An additional limitation is that the observational and other-report assessment procedures used permitted only brief snapshots of struggles with conflict and hostility at various points in adolescence and early adulthood, whereas an enduring pattern of exposure to these struggles is the underlying construct of interest. Similarly, some measures had less than optimal psychometric characteristics (e.g., the measure of maternal hostile conflict had only fair reliability, and the measure of romantic relationship stress was based on only three items). Thus, the present approach would tend to lead to an underestimate of the true effect of such conflict exposure. Relatedly, this study focused primarily on conflict-related stressors, but the theory supporting this work would also suggest value in considering other types of relational stressors such as social isolation or rejection, which were not considered here.
Given these limitations, these data are nonetheless the first to link adolescent struggles with conflict and hostility to physiological markers of immune functioning in adulthood, and they raise new questions regarding the long shadows that problematic adolescent relationship experiences might cast on life span health outcomes.

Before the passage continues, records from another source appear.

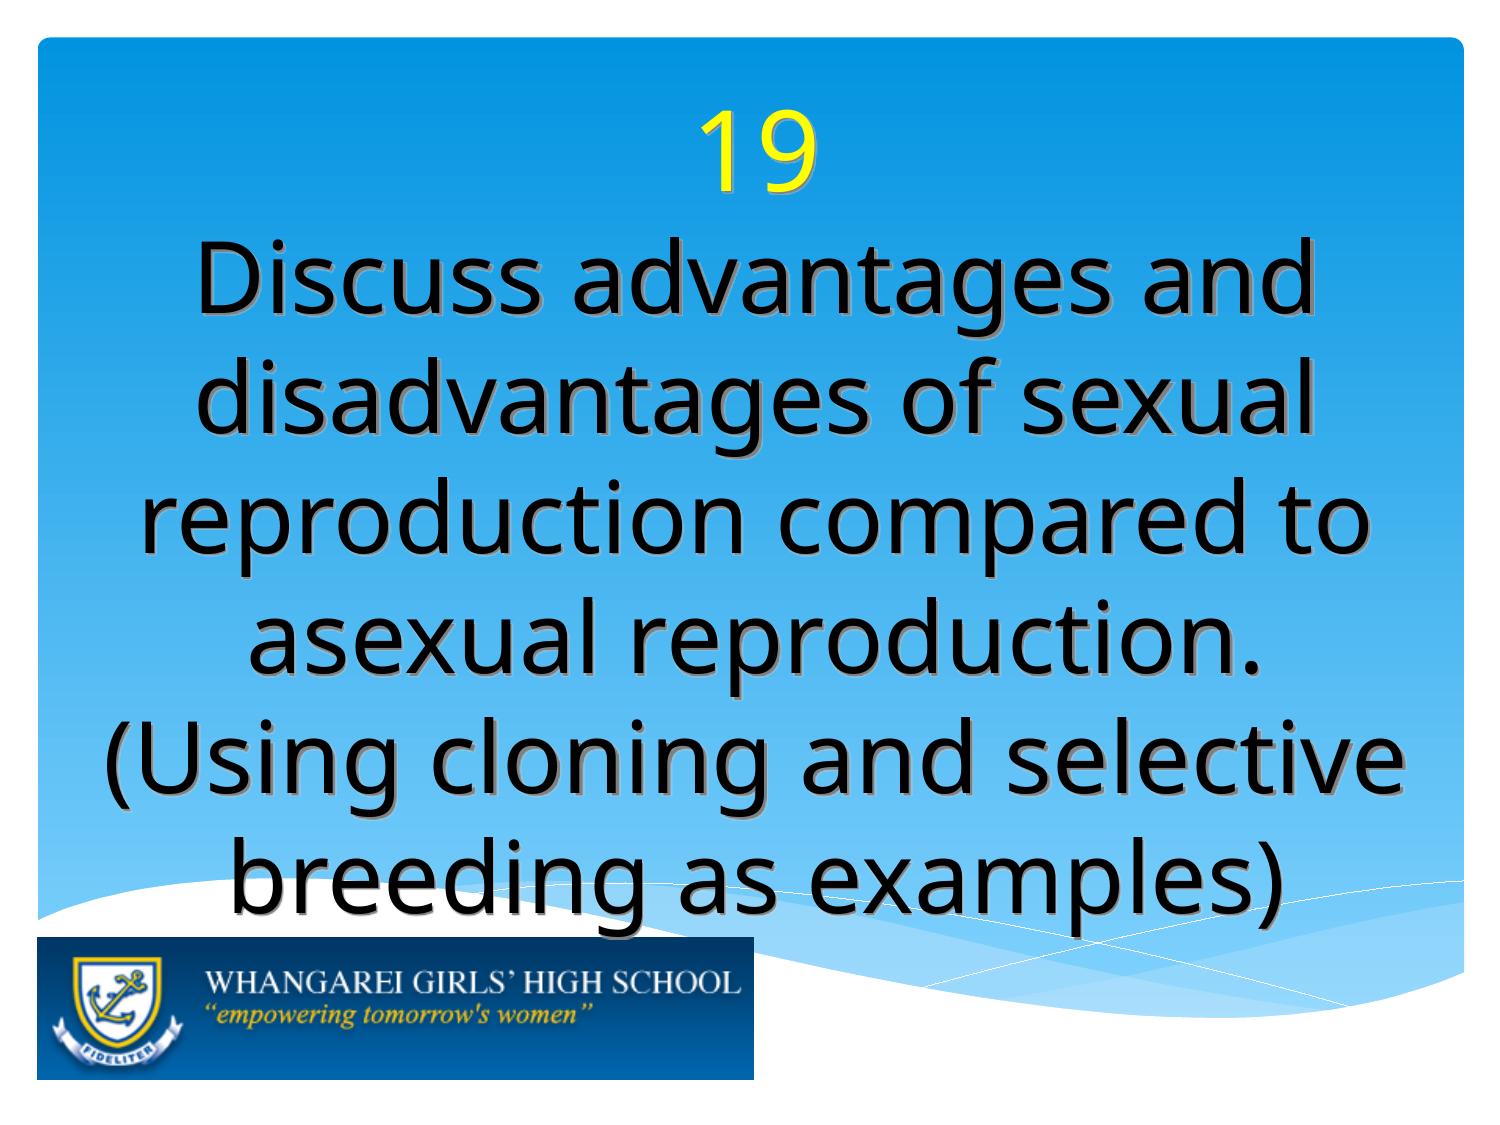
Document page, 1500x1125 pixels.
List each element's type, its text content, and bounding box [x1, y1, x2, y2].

picture [37, 937, 754, 1080]
text_box 19 Discuss advantages and disadvantages of sexual reproduction compared to asexual reproduction. (Using cloning and selective breeding as examples) [74, 99, 1438, 913]
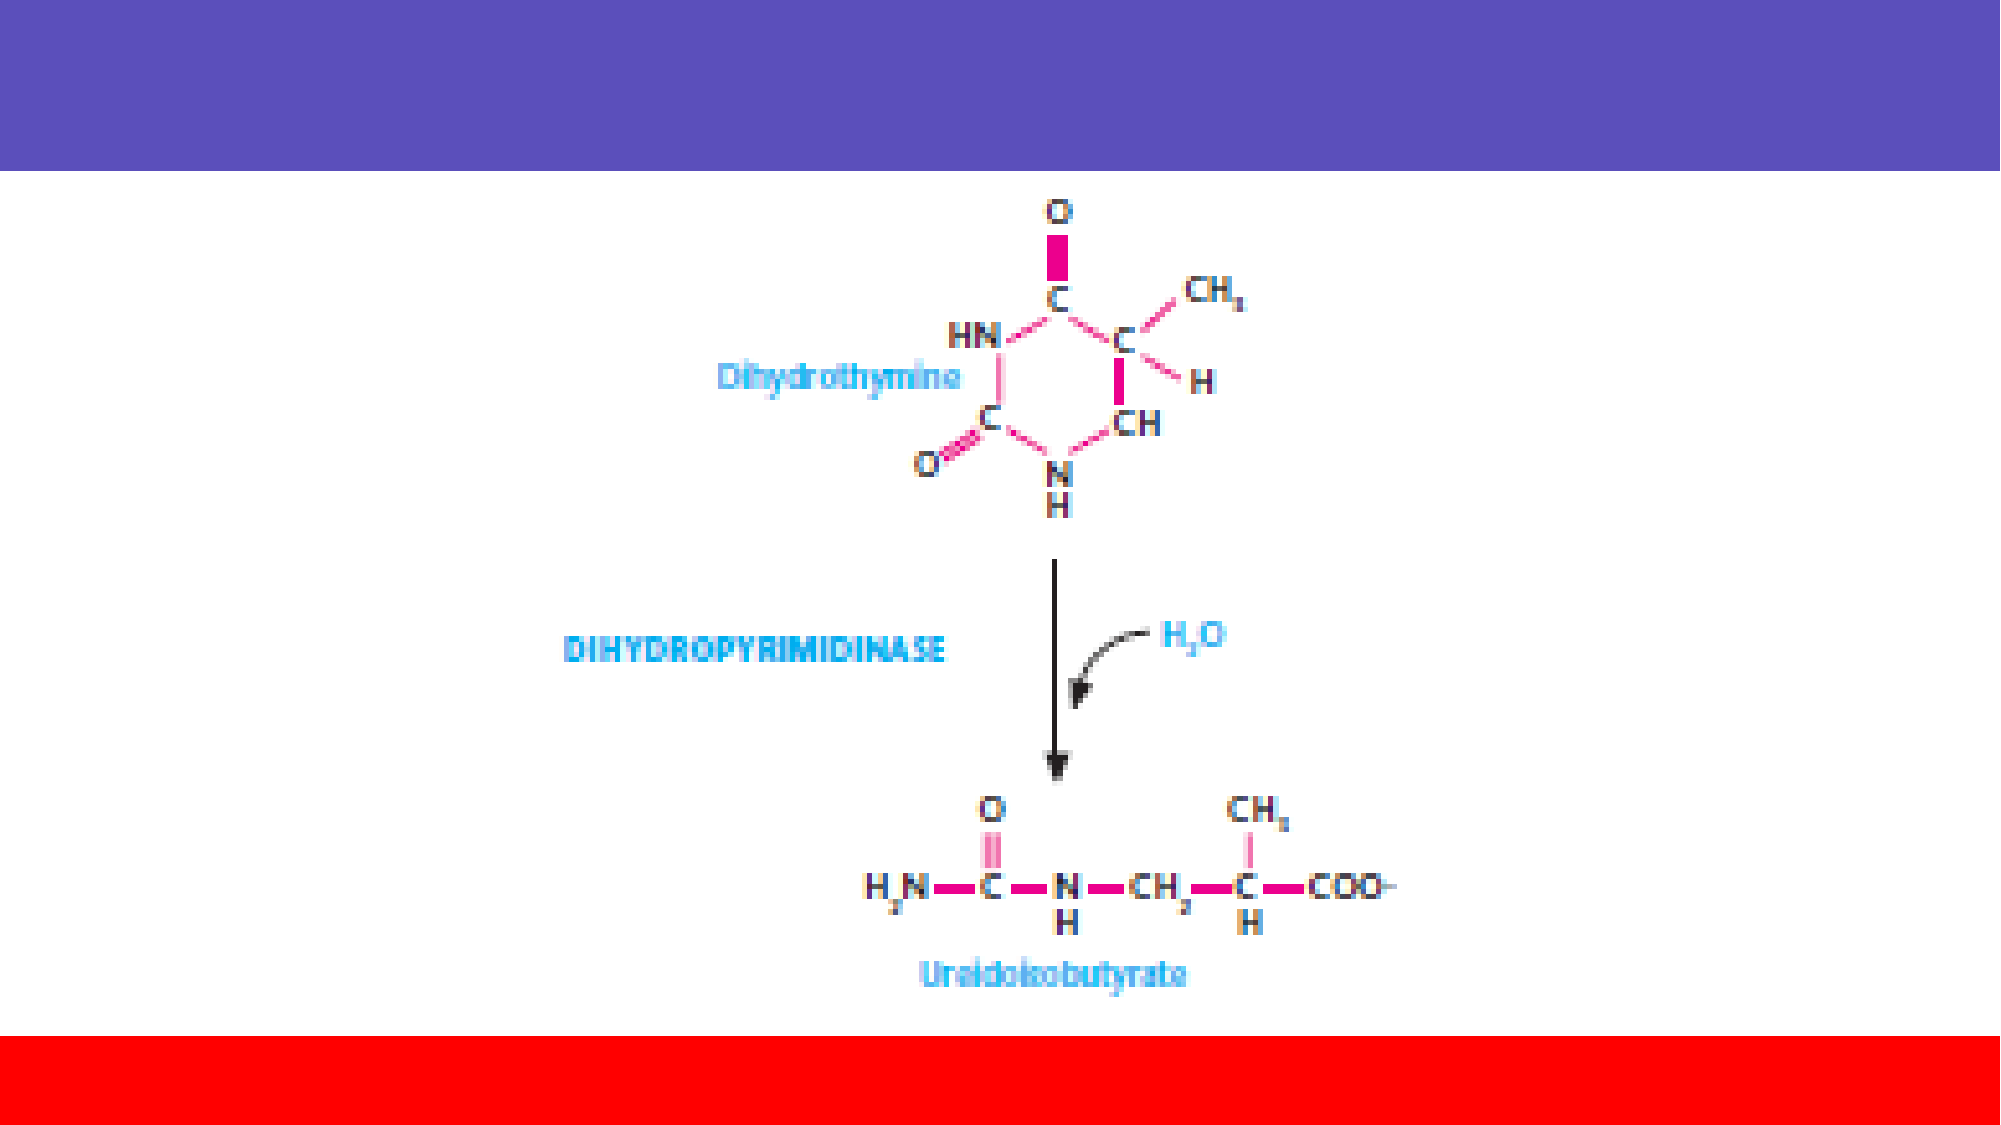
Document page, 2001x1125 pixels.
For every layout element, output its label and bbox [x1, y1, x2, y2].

These findings mirror prior research that has established links of adolescent peer relationship qualities to self-reported health in early adulthood (Allen et al., Reference Allen, Uchino and Hafen2015). From a risk and prevention perspective, exposure to hostile conflict in adolescent relationships may now be considered as a potential marker of risk for long-term health difficulties. National pediatric recommendations for the prevention of future health risks in adolescence currently do not address any relational factors (Centers for Disease Control and Prevention, 2017; Institute of Medicine, 2012). Yet, relational factors linked to immune functioning may be at least as modifiable as other identified risks in adolescence (e.g., smoking and obesity; Schreier, Schonert-Reichl, & Chen, Reference Schreier, Schonert-Reichl and Chen2013), and would thus appear to warrant significant attention in efforts to improve life span health outcomes.